STAMP in its current iteration is a B2B customer service software platform, and while 80% of its clients are in the healthcare industry, the company is branching out into other industries like universities and entertainment media companies.
The inventive software platform allows companies to continually assess how they are performing at the client-by-client level. The data is then aggregated in real time so that companies can pinpoint shortcomings and successes by date, employee, product, and many other ways. Playbooks with actionable steps have also been created that advise the companies on the best way to respond to problems. The data and dashboard are highly customizable depending on the client's needs and are constantly evolving.
“We even have some clients now using it on individual consumers,” Pierce says. “The other interesting thing is they're actually using it internally now. They’ll use it with employees to see what's most important to the employee and how well the company is delivering on their needs, and then identify the gaps so they don't lose employees.”

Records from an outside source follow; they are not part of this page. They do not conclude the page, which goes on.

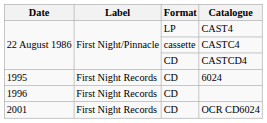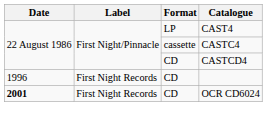- row: 1995 | First Night Records | CD | 6024
OCR CD6024 | Date: normal -> bold
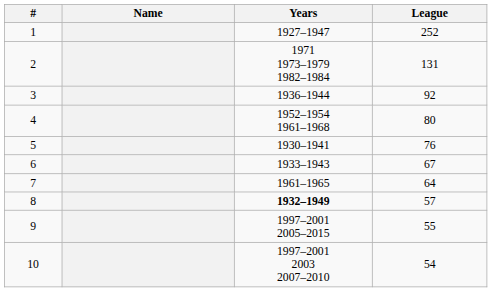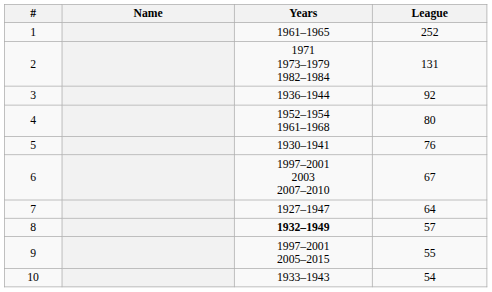1 | Years: 1927–1947 -> 1961–1965
6 | Years: 1933–1943 -> 1997–2001 2003 2007–2010
7 | Years: 1961–1965 -> 1927–1947
10 | Years: 1997–2001 2003 2007–2010 -> 1933–1943
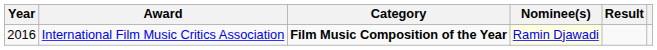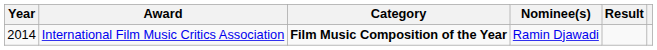International Film Music Critics Association | Year: 2016 -> 2014
International Film Music Critics Association | Nominee(s): lightyellow background -> no background
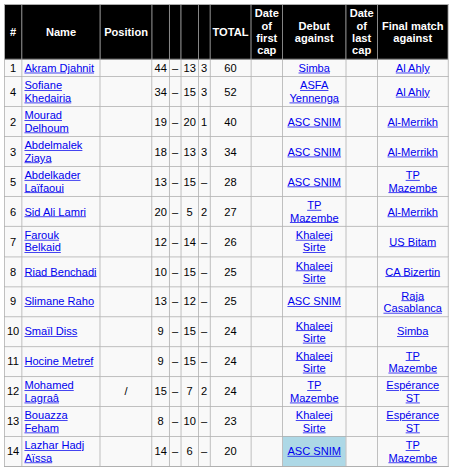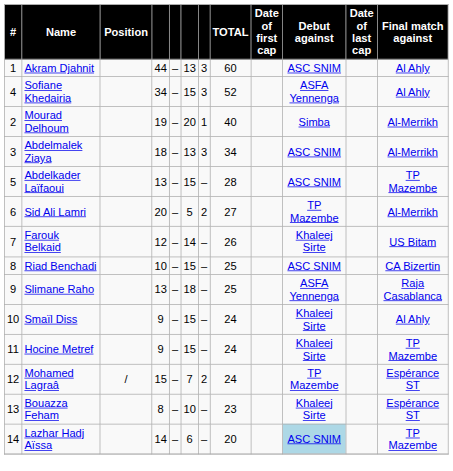Akram Djahnit | Debut against: Simba -> ASC SNIM
Mourad Delhoum | Debut against: ASC SNIM -> Simba
Riad Benchadi | Debut against: Khaleej Sirte -> ASC SNIM
Slimane Raho | column 6: 12 -> 18
Slimane Raho | Debut against: ASC SNIM -> ASFA Yennenga
Smaïl Diss | Final match against: Simba -> Al Ahly
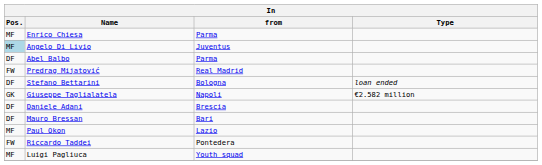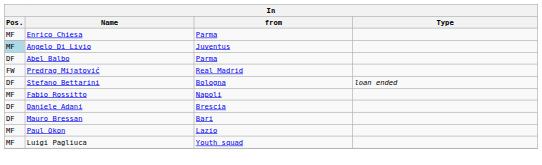+ row: MF | Fabio Rossitto | Napoli
- row: GK | Giuseppe Taglialatela | Napoli | €2.582 million
- row: FW | Riccardo Taddei | Pontedera
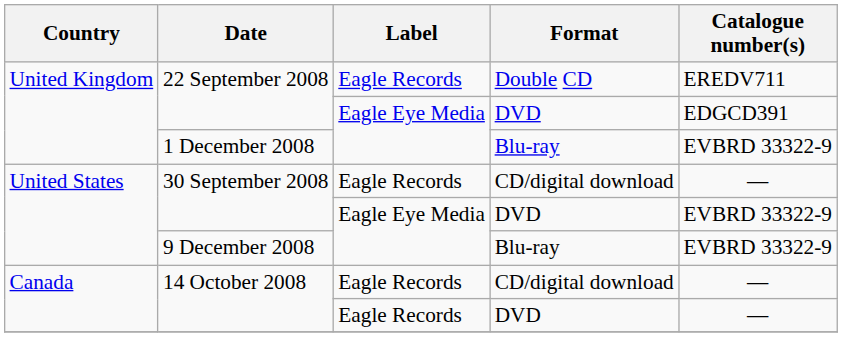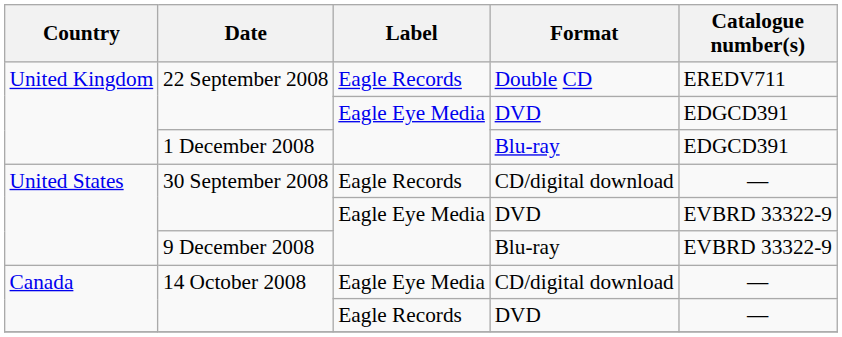1 December 2008 | Catalogue number(s): EVBRD 33322-9 -> EDGCD391
14 October 2008 / CD/digital download | Label: Eagle Records -> Eagle Eye Media
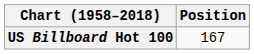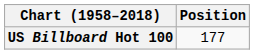US Billboard Hot 100 | Position: 167 -> 177
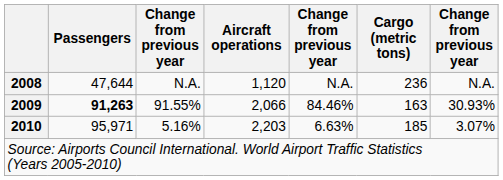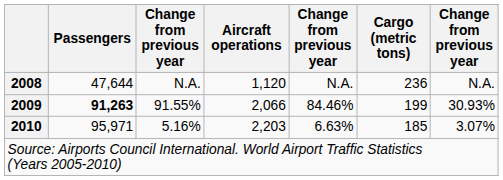91.55% | Cargo (metric tons): 163 -> 199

Although Pierce had some experience in software development as the CEO of Stonegate, he’s had to learn a new business model with STAMP, as he’s essentially switched from a professional services firm to a software firm. And that has been challenging. There’s also the risk involved in any start-up, but especially one in the tech sector.
“One minute you think you’ve landed the largest contract and the next day they call you up and are like, ‘Hey, we've lost our budget.’ And then the next day something else will happen. So it is a constant cycle of up and down,” Pierce says.
Now at nearly 50, a husband and father of three children, Pierce has been able to get through the challenging times by relying on his family and one very influential mentor. And despite the challenges, he’s never been more energized.
“I am probably more excited now than I've been in my entire career with this product,” he says. “When you do consulting - and I did it for so many years - you tend to see the same problems. This is the first time, I would say in years, that I feel like I'm constantly learning every day. I feel like we’ve got a real shot with STAMP. So I'd say this is probably the most exciting part - and I've done a lot of cool stuff in my career - of my entire career, where we are right now.”
Subheadline: Marc Pierce “felt” the health sector was the next big wave of a technology and software opportunity, which is exactly what played out.